## DOCUMENT EXCERPT
# Model 500 S&W Magnum



## arnisador (Nov 10, 2003)

For those of you whose gun is too small:
http://popularmechanics.com/outdoors/firearms/2003/9/top_gun/print.phtml



> The S&W X-frame Model 500 is a brawny handgun designed to master the most rigorous hunting fields in the world. It is not a revolver one would, or likely could, tuck into a waistband. In fact, to call it massive is an understatement.
> 
> With its 8-3/8-in. barrel, the overall length of the Model 500 is 15 in. and the empty weight is 4.5 pounds. The cylinder alone is almost 2 in. in diameter and approaches 2.25 in. in length. Thumb the cylinder open and five charge holes await. Each is 1/2 in. in diameter, and the .50-cal. cartridges they hold are almost 2 in. long. Load five of them and the total weight of the handgun climbs to 5 pounds.



How long will it be until Danny Vermin gets his .88 Magnum?


----------



## Richard S. (Nov 11, 2003)

its a .50 caliber MAGNUM cartridge and it carries almost a ton and a half of energy with it 100 yards downrange....my store has the gun for $849.00.........pretty good for a plinker (hehheh)


----------



## arnisador (Nov 11, 2003)

They describe it as a hunting pistol!

How much is enough?!?


----------



## Mon Mon (Nov 11, 2003)

what to say oh yes I WANT ONE!!! NOW THAT IS A MANS GUN!:2pistols:


----------



## OULobo (Nov 12, 2003)

I got to see one at a local gun show before release. I remember thinking the gun itself didn't look that different, except the restricted number of rounds in the cylinder. The weird part is that the rounds are so big they look like small shotgun shells. I seriously can't see a purpose for this weapon, past penis extention.


----------



## theletch1 (Nov 24, 2003)

It's a hunter, and meant to knock down game.  I don't think it will do anything a Super Blackhawk won't do in .44 Mag it's just a way of making up for poor marksmanship with sheer power.  If your aim is a bit sloppy the extra lead should make up for being out of the 10 ring.


----------



## hardheadjarhead (Nov 26, 2003)

I think if I were to hunt a Kodiak with a handgun, I'd want one of these.

I don't like their looks, though.  It'll be interesting to see what other models come out from other companies.

Anybody know if this is as strong as the 500 Linebaugh Long?


Steve


----------



## dearnis.com (Dec 7, 2003)

> Anybody know if this is as strong as the 500 Linebaugh Long?



I'd bet not; this is really Smith's forst foray into an areana built and dominated by others.  Our departments Smith sales rep had one of these at the range about 3 months ago; no rounds of course (though I did get to work the new Smith 1911.  Not bad, but I'm not giving up my Kimber).
My auto mechanic told me he did get one (the .500) just because he could.  No range report as yet.

Chad


----------

## COLLECTED MATERIAL
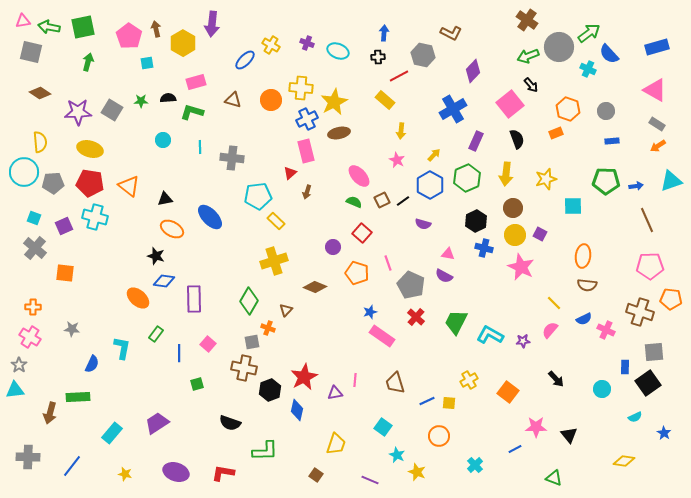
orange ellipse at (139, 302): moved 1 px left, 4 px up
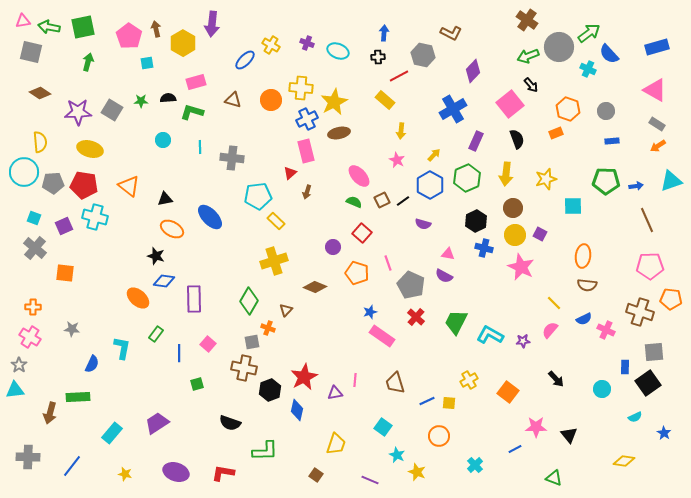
red pentagon at (90, 183): moved 6 px left, 2 px down
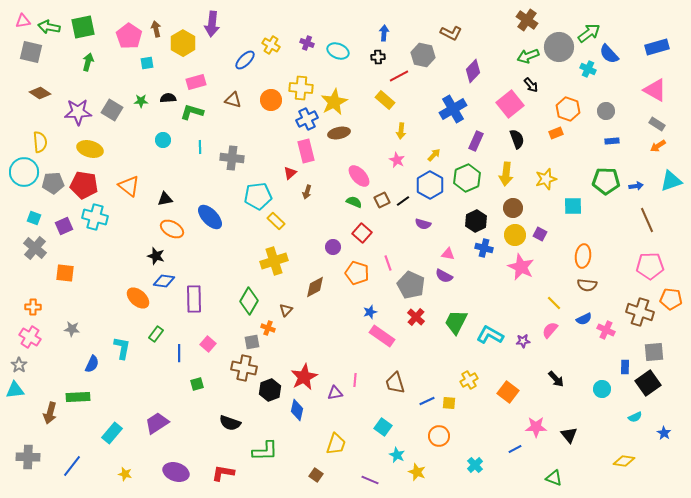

## SET EXERCISE
Reproduce word for word the part of the Model 500 forum thread that starts at "## theletch1 (Nov" and ends after "the 10 ring.".

## PROBLEM SOLUTION
## theletch1 (Nov 24, 2003)

It's a hunter, and meant to knock down game.  I don't think it will do anything a Super Blackhawk won't do in .44 Mag it's just a way of making up for poor marksmanship with sheer power.  If your aim is a bit sloppy the extra lead should make up for being out of the 10 ring.